#### REQUIREMENT:
Omit the pictures and reproduce the rest of the listing exactly.

** EXTRACTED INFORMATION follows **

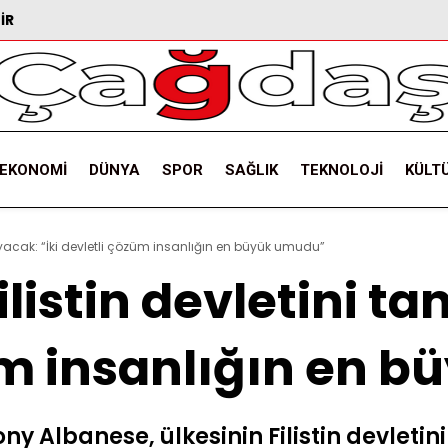
IR
EKONOMI
DÜNYA
SPOR
SAĞLIK
TEKNOLOJI
KÜLT
anıyacak: “İki devletli çözüm insanlığın en büyük umudu”
listin devletini ta
üm insanlığın en 
 Albanese, ülkesinin Filistin devletin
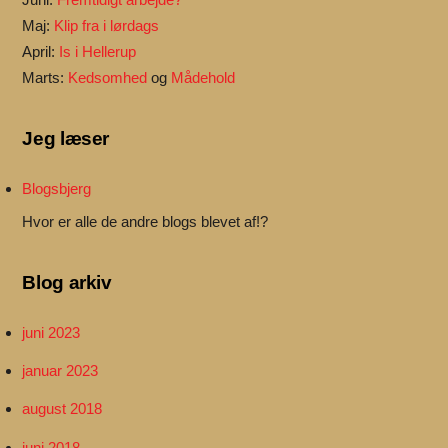
Maj:
Klip fra i lørdags
April:
Is i Hellerup
Marts:
Kedsomhed
og
Mådehold
Jeg læser
Blogsbjerg
Hvor er alle de andre blogs blevet af!?
Blog arkiv
juni 2023
januar 2023
august 2018
juni 2018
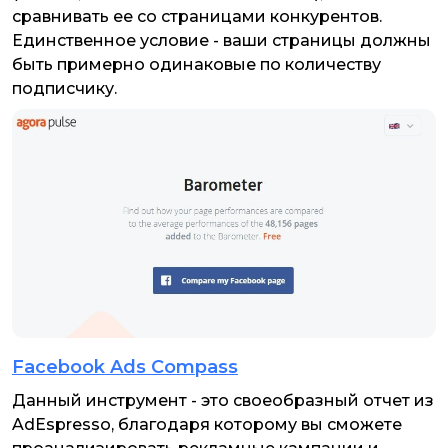
сравнивать ее со страницами конкурентов.
Единственное условие - ваши страницы должны
быть примерно одинаковые по количеству
подписчику.
Facebook Ads Compass
Данный инструмент - это своеобразный отчет из
AdEspresso, благодаря которому вы сможете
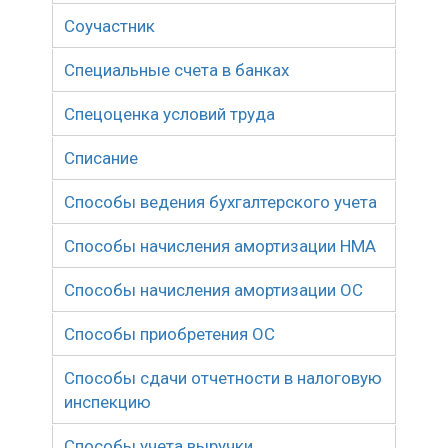
Соучастник
Специальные счета в банках
Спецоценка условий труда
Списание
Способы ведения бухгалтерского учета
Способы начисления амортизации НМА
Способы начисления амортизации ОС
Способы приобретения ОС
Способы сдачи отчетности в налоговую
инспекцию
Способы учета выручки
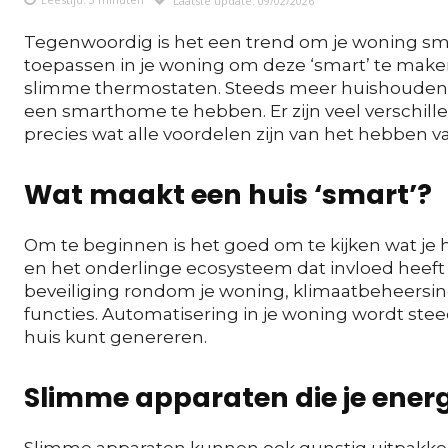
Tegenwoordig is het een trend om je woning sma
toepassen in je woning om deze ‘smart’ te maken
slimme thermostaten. Steeds meer huishoudens 
een smarthome te hebben. Er zijn veel verschil
precies wat alle voordelen zijn van het hebben
Wat maakt een huis ‘smart’?
Om te beginnen is het goed om te kijken wat je h
en het onderlinge ecosysteem dat invloed heeft 
beveiliging rondom je woning, klimaatbeheersi
functies. Automatisering in je woning wordt stee
huis kunt genereren.
Slimme apparaten die je ener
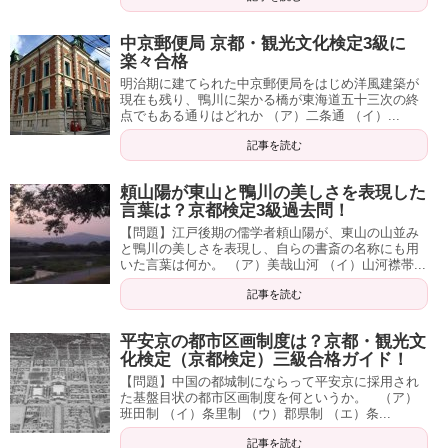
中京郵便局 京都・観光文化検定3級に
楽々合格
明治期に建てられた中京郵便局をはじめ洋風建築が
現在も残り、鴨川に架かる橋が東海道五十三次の終
点でもある通りはどれか （ア）二条通 （イ）...
記事を読む
頼山陽が東山と鴨川の美しさを表現した
言葉は？京都検定3級過去問！
【問題】江戸後期の儒学者頼山陽が、東山の山並み
と鴨川の美しさを表現し、自らの書斎の名称にも用
いた言葉は何か。 （ア）美哉山河 （イ）山河襟帯...
記事を読む
平安京の都市区画制度は？京都・観光文
化検定（京都検定）三級合格ガイド！
【問題】中国の都城制にならって平安京に採用され
た基盤目状の都市区画制度を何というか。 （ア）
班田制 （イ）条里制 （ウ）郡県制 （エ）条...
記事を読む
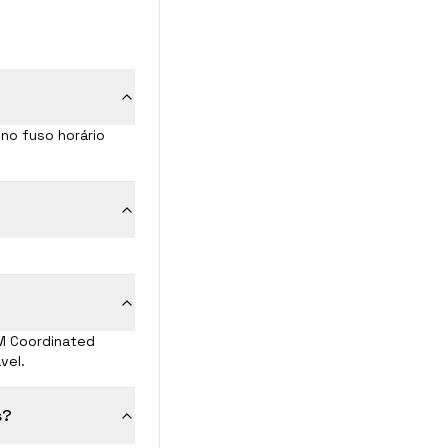
 no fuso horário
AM Coordinated
vel.
s?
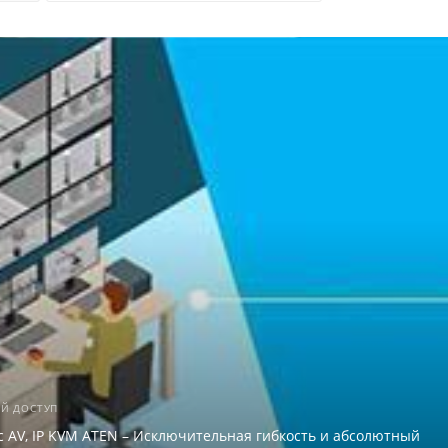
ЫЙ ДОСТУП
 AV, IP KVM ATEN – Исключительная гибкость и абсолютный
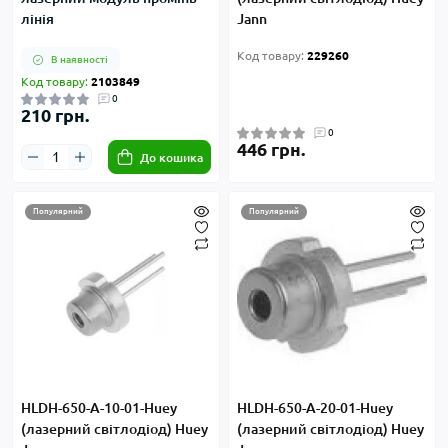
лінія
Jann
Код товару:
229260
В наявності
Код товару:
2103849
0
210 грн.
0
446 грн.
До кошика
Популярний
Популярний
HLDH-650-A-10-01-Huey
HLDH-650-А-20-01-Huey
(лазерний світлодіод) Huey
(лазерний світлодіод) Huey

** End of EXTRACTED INFORMATION **

#### RESPONSE FOR THIS EXERCISE:
IR
EKONOMI
DÜNYA
SPOR
SAĞLIK
TEKNOLOJI
KÜLT
anıyacak: “İki devletli çözüm insanlığın en büyük umudu”
listin devletini ta
üm insanlığın en 
 Albanese, ülkesinin Filistin devletin
Maj:
Klip fra i lørdags
April:
Is i Hellerup
Marts:
Kedsomhed
og
Mådehold
Jeg læser
Blogsbjerg
Hvor er alle de andre blogs blevet af!?
Blog arkiv
juni 2023
januar 2023
august 2018
juni 2018
сравнивать ее со страницами конкурентов.
Единственное условие - ваши страницы должны
быть примерно одинаковые по количеству
подписчику.
Facebook Ads Compass
Данный инструмент - это своеобразный отчет из
AdEspresso, благодаря которому вы сможете
Соучастник
Специальные счета в банках
Спецоценка условий труда
Списание
Способы ведения бухгалтерского учета
Способы начисления амортизации НМА
Способы начисления амортизации ОС
Способы приобретения ОС
Способы сдачи отчетности в налоговую
инспекцию
Способы учета выручки
Tegenwoordig is het een trend om je woning sma
toepassen in je woning om deze ‘smart’ te maken
slimme thermostaten. Steeds meer huishoudens 
een smarthome te hebben. Er zijn veel verschil
precies wat alle voordelen zijn van het hebben
Wat maakt een huis ‘smart’?
Om te beginnen is het goed om te kijken wat je h
en het onderlinge ecosysteem dat invloed heeft 
beveiliging rondom je woning, klimaatbeheersi
functies. Automatisering in je woning wordt stee
huis kunt genereren.
Slimme apparaten die je ener
中京郵便局 京都・観光文化検定3級に
楽々合格
明治期に建てられた中京郵便局をはじめ洋風建築が
現在も残り、鴨川に架かる橋が東海道五十三次の終
点でもある通りはどれか （ア）二条通 （イ）...
記事を読む
頼山陽が東山と鴨川の美しさを表現した
言葉は？京都検定3級過去問！
【問題】江戸後期の儒学者頼山陽が、東山の山並み
と鴨川の美しさを表現し、自らの書斎の名称にも用
いた言葉は何か。 （ア）美哉山河 （イ）山河襟帯...
記事を読む
平安京の都市区画制度は？京都・観光文
化検定（京都検定）三級合格ガイド！
【問題】中国の都城制にならって平安京に採用され
た基盤目状の都市区画制度を何というか。 （ア）
班田制 （イ）条里制 （ウ）郡県制 （エ）条...
記事を読む
 no fuso horário
AM Coordinated
vel.
s?
ЫЙ ДОСТУП
 AV, IP KVM ATEN – Исключительная гибкость и абсолютный
лінія
Jann
Код товару:
229260
В наявності
Код товару:
2103849
0
210 грн.
0
446 грн.
До кошика
Популярний
Популярний
HLDH-650-A-10-01-Huey
HLDH-650-А-20-01-Huey
(лазерний світлодіод) Huey
(лазерний світлодіод) Huey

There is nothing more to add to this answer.